Mr. Tyler had determin'd to carry all our Children to Haverhill this week in his sleigh but the court sets in Boston and will prevent him he thought, it would have been up. His business I think increases and as far as I can judge he attends it with steadiness. He has his share at this court. Billy is now at home and will write to cousin John if the vesel does not sail too soon for him. He is Studous and behaves well, is determin'd to study Law if he lives to come out of College, hopes for the Company of his Cousin next spring. Your Neighbours are all well, and desire to be remember'd to you. Mrs. Quincy sends her Love to you. Uncle Quincy has been confin'd to his chamber above two months with the Rhumatism in his Hip and Leg. He is better but not down Stairs yet. I frequently visit him. He sends his Love too, and indeed I do not know Who does not, so pray excuse me for the future from particularizing. I am out of all patience with my Letters. They are all narritive, do not expose me to any body. Pray find some way to let me hear9 from you oftner. Remember me kindly to Mr. Adams and my Cousins and believe me at all times your affectionate Sister.

RC (Adams Papers); slight damage where the seal was cut away.


Probably Mary Cranch to AA, 7 Aug. 1784, above; see Mary Cranch to AA, 3 Oct., postscript, and AA to Mary Cranch, 9 Dec., note 2, both above.


Perhaps a brother of Joseph Foster, the State Street merchant who was a passenger with AA on the Active in June-July 1784 (see vol. 4:348, note 11; JA, Diary and Autobiography , 3:164; AA to Mary Cranch, 6 July 1784, above).


Joseph Pearse Palmer.


Comma supplied.


That is, the West Country of England. The persons appearing in this paragraph lived in Devon, near the ports of Plymouth and Exeter. In July-Aug. 1787, AA, JA, and AA2 visited several Cranches and Palmers in this area, including Joseph Cranch of Axminster, nephew of Richard Cranch, and John Palmer of Horsham, nephew of Gen. John Joseph Palmer. See JA, Diary and Autobiography , 3:203–210; AA2, Jour. and Corr. , 1:85–89; and particularly AA to Elizabeth Cranch, 1 Oct. 1787 (Adams Papers), which describes John Cranch's dress and manners, and the impossibility of reaching John Palmer's farmhouse by coach.

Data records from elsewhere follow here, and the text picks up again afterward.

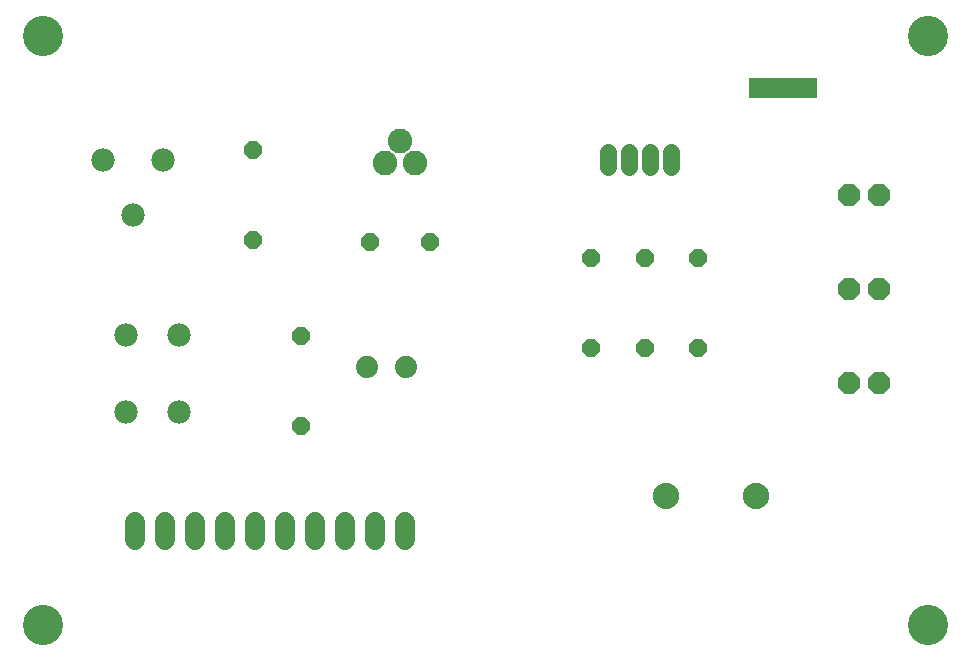
<source format=gbs>
G75*
G70*
%OFA0B0*%
%FSLAX24Y24*%
%IPPOS*%
%LPD*%
%AMOC8*
5,1,8,0,0,1.08239X$1,22.5*
%
%ADD10C,0.1340*%
%ADD11R,0.2283X0.0669*%
%ADD12C,0.0680*%
%ADD13OC8,0.0600*%
%ADD14C,0.0740*%
%ADD15C,0.0780*%
%ADD16C,0.0880*%
%ADD17C,0.0820*%
%ADD18OC8,0.0740*%
%ADD19C,0.0580*%
D10*
X001260Y001260D03*
X001260Y020914D03*
X030756Y020914D03*
X030768Y001260D03*
D11*
X025910Y019158D03*
D12*
X013305Y004684D02*
X013305Y004084D01*
X012305Y004084D02*
X012305Y004684D01*
X011305Y004684D02*
X011305Y004084D01*
X010305Y004084D02*
X010305Y004684D01*
X009305Y004684D02*
X009305Y004084D01*
X008305Y004084D02*
X008305Y004684D01*
X007305Y004684D02*
X007305Y004084D01*
X006305Y004084D02*
X006305Y004684D01*
X005305Y004684D02*
X005305Y004084D01*
X004305Y004084D02*
X004305Y004684D01*
D13*
X009866Y007914D03*
X009866Y010914D03*
X008262Y014109D03*
X012154Y014016D03*
X014154Y014016D03*
X019524Y013488D03*
X021311Y013488D03*
X023099Y013488D03*
X023099Y010488D03*
X021311Y010488D03*
X019524Y010488D03*
X008262Y017109D03*
D14*
X012051Y009870D03*
X013351Y009870D03*
D15*
X005796Y010932D03*
X004024Y010932D03*
X004024Y008373D03*
X005796Y008373D03*
X004260Y014940D03*
X003260Y016760D03*
X005260Y016760D03*
D16*
X022016Y005579D03*
X025016Y005579D03*
D17*
X013654Y016654D03*
X013154Y017404D03*
X012654Y016654D03*
D18*
X028106Y015614D03*
X029106Y015614D03*
X029106Y012465D03*
X028106Y012465D03*
X028106Y009315D03*
X029106Y009315D03*
D19*
X022176Y016545D02*
X022176Y017045D01*
X021476Y017045D02*
X021476Y016545D01*
X020776Y016545D02*
X020776Y017045D01*
X020076Y017045D02*
X020076Y016545D01*
M02*

</source>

Edmund Quincy IV, then age 81, married Anna Gerrish, who was in her sixties, on 13 Jan. 1785. The Boston Gazette of 17 Jan. carried an account of Rev. Peter Thacher's installation at the Brattle Square Church, and a brief notice of the Quincy-Gerrish wedding.


Both women, AA's cousins, were pregnant. Elizabeth Quincy Guild gave birth to Benjamin Guild Jr. on 8 May 1785.


Lucy Cranch.


Mary Cranch wrote the text after “hear” in the left margin.